*TRECHO SELECIONADO*.
##############################

Sem desvalorizar a reforma tributária, tema do qual já tratei aqui, temos a esperada aprovação do marco fiscal apresentado no dia 30 de março como a bala de ouro para, de forma clara, balizar o gasto público no Brasil e assegurar credibilidade fiscal ao governo.
Quando escrevi esta coluna, o novo marco fiscal ainda não havia sido divulgado. Assim, corro o risco de antecipar opiniões sobre uma proposta que não conhecemos por completo. Temos, porém, algumas certezas e pistas. O governo emitiu sinais de que a nova âncora seria pautada pelo princípio de que o Estado não pode gastar mais do que arrecada.
O novo arcabouço prevê um mecanismo de ajuste das contas públicas no caso de não atendimento às normas a serem estabelecidas. A regra combinaria gasto com a meta de superávit primário. Além disso, há previsão de zerar o déficit primário em 2024, conforme antecipou Tebet. Ao se manifestar sobre o tema, ela disse que a nova regra não incluirá exceções, mas permitirá um pouco mais de gastos em situações graves. O dilema é como conciliar uma situação fiscal em deterioração, a necessidade de maior gasto em áreas críticas e, ainda assim, criar uma expectativa de redução da dívida pública.

##############################

[Extrações de texto por página]
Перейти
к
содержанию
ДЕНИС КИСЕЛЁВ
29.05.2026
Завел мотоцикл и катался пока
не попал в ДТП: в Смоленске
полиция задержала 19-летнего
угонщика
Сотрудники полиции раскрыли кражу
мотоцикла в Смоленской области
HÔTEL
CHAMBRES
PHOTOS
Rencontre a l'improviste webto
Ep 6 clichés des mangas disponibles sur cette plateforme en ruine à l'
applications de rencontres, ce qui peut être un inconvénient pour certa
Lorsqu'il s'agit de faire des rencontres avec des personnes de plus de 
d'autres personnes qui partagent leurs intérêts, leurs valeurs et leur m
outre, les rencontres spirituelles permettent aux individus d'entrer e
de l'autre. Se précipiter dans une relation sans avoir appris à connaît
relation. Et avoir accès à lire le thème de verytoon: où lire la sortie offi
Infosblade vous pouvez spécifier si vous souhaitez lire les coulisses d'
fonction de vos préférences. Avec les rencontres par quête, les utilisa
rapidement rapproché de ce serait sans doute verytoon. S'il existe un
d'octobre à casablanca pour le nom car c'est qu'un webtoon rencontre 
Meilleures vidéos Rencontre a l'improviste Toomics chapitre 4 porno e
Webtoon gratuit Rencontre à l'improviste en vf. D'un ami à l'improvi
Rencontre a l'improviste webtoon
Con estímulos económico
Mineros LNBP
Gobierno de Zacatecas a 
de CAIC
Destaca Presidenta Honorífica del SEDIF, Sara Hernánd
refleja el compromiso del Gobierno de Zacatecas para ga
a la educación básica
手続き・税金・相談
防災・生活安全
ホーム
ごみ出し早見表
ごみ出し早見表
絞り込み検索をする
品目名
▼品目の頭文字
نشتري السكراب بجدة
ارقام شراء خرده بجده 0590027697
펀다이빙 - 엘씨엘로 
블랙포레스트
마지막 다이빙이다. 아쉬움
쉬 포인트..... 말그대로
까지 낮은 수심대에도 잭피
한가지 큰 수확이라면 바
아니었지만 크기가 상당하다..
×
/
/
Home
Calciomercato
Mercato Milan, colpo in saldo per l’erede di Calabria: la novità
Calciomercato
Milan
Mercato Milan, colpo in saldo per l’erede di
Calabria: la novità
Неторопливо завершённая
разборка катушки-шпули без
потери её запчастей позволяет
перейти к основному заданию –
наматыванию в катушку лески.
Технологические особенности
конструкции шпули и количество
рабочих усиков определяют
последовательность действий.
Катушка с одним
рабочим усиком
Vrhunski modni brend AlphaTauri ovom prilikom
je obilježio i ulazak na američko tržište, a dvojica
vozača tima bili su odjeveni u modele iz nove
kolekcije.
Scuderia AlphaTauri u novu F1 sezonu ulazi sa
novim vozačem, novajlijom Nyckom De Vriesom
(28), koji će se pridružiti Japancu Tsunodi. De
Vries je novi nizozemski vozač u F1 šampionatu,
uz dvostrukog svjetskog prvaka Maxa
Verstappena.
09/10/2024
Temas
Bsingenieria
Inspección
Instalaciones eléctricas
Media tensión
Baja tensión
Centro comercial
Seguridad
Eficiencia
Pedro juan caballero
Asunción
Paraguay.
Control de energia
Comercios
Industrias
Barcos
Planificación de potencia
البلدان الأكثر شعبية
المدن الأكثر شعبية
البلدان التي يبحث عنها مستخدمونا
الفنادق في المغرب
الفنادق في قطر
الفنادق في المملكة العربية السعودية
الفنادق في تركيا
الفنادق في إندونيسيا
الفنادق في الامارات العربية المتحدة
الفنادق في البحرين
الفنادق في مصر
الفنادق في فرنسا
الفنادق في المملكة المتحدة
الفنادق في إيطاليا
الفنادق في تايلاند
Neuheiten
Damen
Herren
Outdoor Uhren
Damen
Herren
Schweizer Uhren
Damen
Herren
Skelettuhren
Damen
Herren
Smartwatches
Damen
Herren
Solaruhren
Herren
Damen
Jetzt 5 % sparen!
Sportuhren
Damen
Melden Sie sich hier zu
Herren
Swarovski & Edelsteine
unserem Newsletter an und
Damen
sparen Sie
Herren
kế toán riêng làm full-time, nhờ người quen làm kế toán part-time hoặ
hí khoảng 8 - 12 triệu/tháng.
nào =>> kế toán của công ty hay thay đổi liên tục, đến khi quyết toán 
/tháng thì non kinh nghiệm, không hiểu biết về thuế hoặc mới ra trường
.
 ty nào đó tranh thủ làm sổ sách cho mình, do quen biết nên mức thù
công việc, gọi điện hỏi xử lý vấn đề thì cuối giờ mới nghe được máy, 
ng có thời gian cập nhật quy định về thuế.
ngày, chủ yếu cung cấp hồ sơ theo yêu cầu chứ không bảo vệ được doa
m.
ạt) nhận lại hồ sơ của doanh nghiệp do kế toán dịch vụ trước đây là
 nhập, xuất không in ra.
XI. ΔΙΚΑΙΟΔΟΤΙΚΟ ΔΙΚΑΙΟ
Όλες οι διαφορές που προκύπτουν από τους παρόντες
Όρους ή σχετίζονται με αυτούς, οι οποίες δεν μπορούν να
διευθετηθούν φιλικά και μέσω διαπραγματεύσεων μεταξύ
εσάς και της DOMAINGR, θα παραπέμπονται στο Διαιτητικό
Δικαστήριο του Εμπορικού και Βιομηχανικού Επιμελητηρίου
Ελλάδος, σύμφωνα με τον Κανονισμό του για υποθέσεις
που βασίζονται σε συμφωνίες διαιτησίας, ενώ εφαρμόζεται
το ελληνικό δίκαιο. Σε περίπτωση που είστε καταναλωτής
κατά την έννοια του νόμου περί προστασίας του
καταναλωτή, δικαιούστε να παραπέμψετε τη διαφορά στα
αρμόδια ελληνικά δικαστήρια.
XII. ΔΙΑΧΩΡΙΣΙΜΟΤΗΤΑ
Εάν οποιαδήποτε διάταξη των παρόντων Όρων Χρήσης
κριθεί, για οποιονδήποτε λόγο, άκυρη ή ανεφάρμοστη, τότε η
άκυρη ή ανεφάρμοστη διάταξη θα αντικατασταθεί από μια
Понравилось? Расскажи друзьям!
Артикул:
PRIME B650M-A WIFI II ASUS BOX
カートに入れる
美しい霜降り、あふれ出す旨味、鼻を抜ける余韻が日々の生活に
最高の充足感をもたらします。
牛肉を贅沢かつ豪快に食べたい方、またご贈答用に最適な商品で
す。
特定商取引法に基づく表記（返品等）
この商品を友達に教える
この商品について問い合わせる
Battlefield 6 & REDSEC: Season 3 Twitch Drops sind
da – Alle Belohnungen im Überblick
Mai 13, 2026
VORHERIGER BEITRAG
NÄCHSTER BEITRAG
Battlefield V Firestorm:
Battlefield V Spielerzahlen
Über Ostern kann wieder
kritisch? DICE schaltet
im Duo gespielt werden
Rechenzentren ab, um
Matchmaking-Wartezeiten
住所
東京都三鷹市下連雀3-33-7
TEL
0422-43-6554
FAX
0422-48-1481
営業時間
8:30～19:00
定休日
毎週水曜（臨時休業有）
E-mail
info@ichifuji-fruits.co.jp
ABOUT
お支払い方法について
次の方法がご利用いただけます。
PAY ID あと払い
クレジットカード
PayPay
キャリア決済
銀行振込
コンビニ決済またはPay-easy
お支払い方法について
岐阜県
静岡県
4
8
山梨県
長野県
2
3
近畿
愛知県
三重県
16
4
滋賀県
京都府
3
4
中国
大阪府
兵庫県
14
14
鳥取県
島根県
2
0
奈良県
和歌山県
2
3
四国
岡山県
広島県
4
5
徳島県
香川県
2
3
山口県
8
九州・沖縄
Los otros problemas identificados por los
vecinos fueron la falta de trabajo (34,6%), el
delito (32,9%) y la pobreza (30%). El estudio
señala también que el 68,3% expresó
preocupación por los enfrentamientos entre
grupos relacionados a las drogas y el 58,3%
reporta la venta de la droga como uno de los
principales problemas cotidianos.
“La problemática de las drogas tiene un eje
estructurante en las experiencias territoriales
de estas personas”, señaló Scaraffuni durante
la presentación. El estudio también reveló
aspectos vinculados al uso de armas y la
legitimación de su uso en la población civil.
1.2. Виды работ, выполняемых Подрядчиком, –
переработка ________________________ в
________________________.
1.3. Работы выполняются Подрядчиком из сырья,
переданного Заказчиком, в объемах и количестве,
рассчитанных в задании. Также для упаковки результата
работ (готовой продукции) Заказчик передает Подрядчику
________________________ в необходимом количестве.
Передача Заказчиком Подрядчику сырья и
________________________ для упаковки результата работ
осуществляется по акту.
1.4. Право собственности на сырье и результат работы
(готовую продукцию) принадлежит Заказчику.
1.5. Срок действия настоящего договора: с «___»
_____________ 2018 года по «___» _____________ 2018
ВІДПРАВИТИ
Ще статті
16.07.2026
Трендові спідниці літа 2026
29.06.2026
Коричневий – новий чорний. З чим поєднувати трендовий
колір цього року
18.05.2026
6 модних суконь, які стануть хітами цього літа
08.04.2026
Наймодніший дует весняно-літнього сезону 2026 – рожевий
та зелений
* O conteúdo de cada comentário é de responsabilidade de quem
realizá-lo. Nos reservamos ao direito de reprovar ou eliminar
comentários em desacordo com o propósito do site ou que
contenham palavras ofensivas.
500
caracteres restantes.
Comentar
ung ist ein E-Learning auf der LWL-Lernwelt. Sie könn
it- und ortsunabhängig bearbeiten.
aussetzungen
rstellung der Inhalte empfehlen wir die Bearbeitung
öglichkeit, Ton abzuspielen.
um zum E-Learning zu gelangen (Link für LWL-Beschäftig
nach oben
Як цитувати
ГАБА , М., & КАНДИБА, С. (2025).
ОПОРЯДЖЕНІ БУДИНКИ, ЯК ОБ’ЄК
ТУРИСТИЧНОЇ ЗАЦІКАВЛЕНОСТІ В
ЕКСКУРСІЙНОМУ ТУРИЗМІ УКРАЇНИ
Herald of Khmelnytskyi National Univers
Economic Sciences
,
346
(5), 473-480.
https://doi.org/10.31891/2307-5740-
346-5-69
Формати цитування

##############################

*QUESTÕES DE ESTUDO*.
A. Informe todas as linhas dos registros que contêm a palavra "الفنادق", considerando a distinção entre maiúsculas e minúsculas.
B. Escreva a continuação do trecho sobre o novo marco fiscal, começando logo após a última frase apresentada.
O trecho e os registros provêm de fontes distintas.

*RESPOSTAS EM SEQUÊNCIA*.
A.
الفنادق في المغرب
الفنادق في قطر
الفنادق في المملكة العربية السعودية
الفنادق في تركيا
الفنادق في إندونيسيا
الفنادق في الامارات العربية المتحدة
الفنادق في البحرين
الفنادق في مصر
الفنادق في فرنسا
الفنادق في المملكة المتحدة
الفنادق في إيطاليا
الفنادق في تايلاند

B.
“O governo e o Congresso terão que propor cortes e redirecionar gastos. É aí que mora o perigo”

Para seguir esse princípio, o governo e o Congresso Nacional terão de propor cortes e redirecionar gastos, além de estabelecer com clareza o que fica dentro e o que fica fora do novo marco. Aí é que mora o perigo. A escolha do que fica fora pode ser a diferença entre o sucesso e o fracasso da proposta. Sem duvidar das boas intenções da equipe econômica e das lideranças do Congresso, resta saber se, no fim das contas, o resultado será positivo, já que, politicamente, a questão é complexa.
A equipe econômica — que busca uma abordagem pragmática para o tema — sofre com o “fogo amigo”. O ministro da Fazenda, Fernando Haddad, cujo empenho em trazer credibilidade e previsibilidade para a economia é evidente, enfrenta resistências internas. Críticas contundentes por parte de protagonistas do mundo político à equipe econômica e ao Banco Central atrapalham muito. No Congresso, a oposição vai lutar para dar menos espaço fiscal para os gastos do governo. Enfim, teremos um sério embate de posições sob o olhar atento do mercado financeiro.
Entre a cruz e a caldeirinha, a equipe econômica vai enfrentar várias escolhas de Sofia: agradar ao público interno do governo e ao PT mas desagradar ao mercado; resistir às opiniões do Congresso ou conciliar-se com as forças predominantes lá representadas. E além disso precisa provocar boas expectativas junto aos agentes econômicos, entre alguns outros dilemas. No entanto, caso a bala de ouro seja desperdiçada, muita munição terá de ser gasta para remediar a situação. Tanto para promover a credibilidade fiscal do governo quanto para evitar uma grave e generalizada crise de confiança na economia.